*** Opening Material provided ***

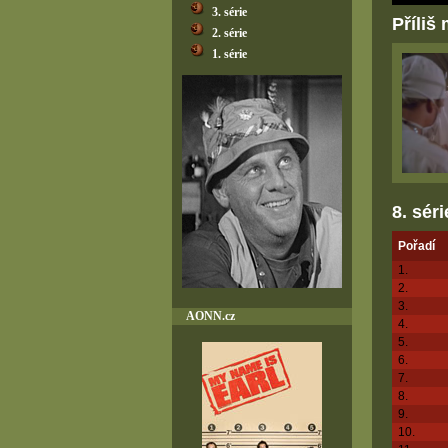
3. série
Příliš
2. série
1. série
8. séri
Pořadí
1.
2.
3.
AONN.cz
4.
5.
6.
7.
8.
9.
10.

*** Closing Material provided ***

Replace every occurrence of "série" with "series" throughout the data above, keeping all other text unchanged. Omit the pictures from the output.

Exercise answer.
3. series
Příliš
2. series
1. series
8. séri
Pořadí
1.
2.
3.
AONN.cz
4.
5.
6.
7.
8.
9.
10.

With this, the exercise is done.